1 - As isenções resultantes de acordo celebrado pelo Estado mantêm-se no IRC, nos termos da legislação ao abrigo da qual foram concedidas, com as necessárias adaptações.

2 - Estão ainda isentos de IRC os empreiteiros ou arrematantes, nacionais ou estrangeiros, relativamente aos lucros derivados de obras e trabalhos das infra-estruturas comuns NATO a realizar em território português, de harmonia com o Decreto-Lei Nº 41561/1958, de 17 de Março de 1958.

3 - Estão isentos os lucros que uma entidade residente em território português, nas condições estabelecidas no artigo 2º da Directiva Nº 435/CEE/1990, de 23 de Julho, coloque à disposição de entidade residente noutro Estado membro da União Europeia que esteja nas mesmas condições e que detenha directamente uma participação no capital da primeira não inferior a 25% e desde que esta tenha permanecido na sua titularidade, de modo ininterrupto, durante dois anos.

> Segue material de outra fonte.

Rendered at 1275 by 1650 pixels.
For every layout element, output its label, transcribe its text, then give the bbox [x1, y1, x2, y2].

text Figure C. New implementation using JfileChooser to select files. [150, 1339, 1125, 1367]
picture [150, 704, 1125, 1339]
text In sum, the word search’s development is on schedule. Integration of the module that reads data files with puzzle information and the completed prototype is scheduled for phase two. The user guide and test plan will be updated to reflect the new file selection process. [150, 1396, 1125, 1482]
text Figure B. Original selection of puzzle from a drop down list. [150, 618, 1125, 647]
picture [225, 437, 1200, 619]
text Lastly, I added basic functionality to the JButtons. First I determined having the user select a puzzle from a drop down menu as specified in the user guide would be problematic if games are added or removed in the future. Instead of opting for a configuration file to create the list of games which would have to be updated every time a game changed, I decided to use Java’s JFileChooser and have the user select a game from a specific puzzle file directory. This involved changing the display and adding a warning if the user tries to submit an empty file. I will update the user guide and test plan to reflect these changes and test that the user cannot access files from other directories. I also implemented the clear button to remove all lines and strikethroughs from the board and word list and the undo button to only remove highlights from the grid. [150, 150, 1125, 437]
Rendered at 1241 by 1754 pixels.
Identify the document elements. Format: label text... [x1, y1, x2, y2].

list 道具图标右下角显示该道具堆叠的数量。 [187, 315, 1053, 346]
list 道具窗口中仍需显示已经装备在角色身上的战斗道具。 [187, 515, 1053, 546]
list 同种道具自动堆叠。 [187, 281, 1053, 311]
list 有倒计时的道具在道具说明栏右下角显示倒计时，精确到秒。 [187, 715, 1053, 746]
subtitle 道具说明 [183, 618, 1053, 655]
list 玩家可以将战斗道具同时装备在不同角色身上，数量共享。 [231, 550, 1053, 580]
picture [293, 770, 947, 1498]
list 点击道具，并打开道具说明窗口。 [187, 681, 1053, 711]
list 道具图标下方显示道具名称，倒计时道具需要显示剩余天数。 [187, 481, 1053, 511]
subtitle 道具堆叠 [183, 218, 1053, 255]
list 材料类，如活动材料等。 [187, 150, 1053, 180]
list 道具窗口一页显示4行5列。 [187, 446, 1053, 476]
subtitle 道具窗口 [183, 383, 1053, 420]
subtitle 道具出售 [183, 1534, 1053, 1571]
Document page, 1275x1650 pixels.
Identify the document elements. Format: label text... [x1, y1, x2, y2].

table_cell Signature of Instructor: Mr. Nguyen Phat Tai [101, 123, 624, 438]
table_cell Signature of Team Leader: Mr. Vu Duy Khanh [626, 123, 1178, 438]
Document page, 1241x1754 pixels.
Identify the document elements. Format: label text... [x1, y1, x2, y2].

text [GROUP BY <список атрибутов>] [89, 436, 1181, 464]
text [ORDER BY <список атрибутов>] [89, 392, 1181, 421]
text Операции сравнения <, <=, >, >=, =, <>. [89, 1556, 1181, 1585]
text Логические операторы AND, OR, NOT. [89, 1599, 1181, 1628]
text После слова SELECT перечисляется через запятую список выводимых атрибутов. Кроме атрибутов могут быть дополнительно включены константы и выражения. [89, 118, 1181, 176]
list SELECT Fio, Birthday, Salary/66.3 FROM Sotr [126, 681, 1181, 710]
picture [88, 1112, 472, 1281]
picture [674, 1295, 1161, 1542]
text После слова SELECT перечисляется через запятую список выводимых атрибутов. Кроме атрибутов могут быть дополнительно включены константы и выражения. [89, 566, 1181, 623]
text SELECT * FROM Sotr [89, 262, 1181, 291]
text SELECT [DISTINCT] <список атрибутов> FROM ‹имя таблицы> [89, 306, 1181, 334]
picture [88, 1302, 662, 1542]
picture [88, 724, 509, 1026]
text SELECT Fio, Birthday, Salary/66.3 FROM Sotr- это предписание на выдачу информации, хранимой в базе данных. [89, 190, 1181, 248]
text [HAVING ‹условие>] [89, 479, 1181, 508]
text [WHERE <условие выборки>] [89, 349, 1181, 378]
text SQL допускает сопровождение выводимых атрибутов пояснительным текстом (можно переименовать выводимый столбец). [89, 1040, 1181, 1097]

4 - Para que seja imediatamente aplicável o disposto no número anterior, deve ser feita prova perante a entidade devedora dos rendimentos, anteriormente à data da sua colocação à disposição do respectivo titular, de que este se encontra nas condições de que depende a isenção aí estabelecida, através de declaração confirmada e autenticada pelas autoridades fiscais competentes do Estado membro da União Europeia de que é residente a entidade beneficiária dos rendimentos, sendo ainda de observar as exigências previstas no artigo 120º do Código do IRS.

5 - Para efeitos do disposto no Nº 3, a definição de entidade residente é a que resulta da legislação fiscal do Estado membro em causa, sem prejuízo do que se achar estabelecido nas convenções destinadas a evitar a dupla tributação.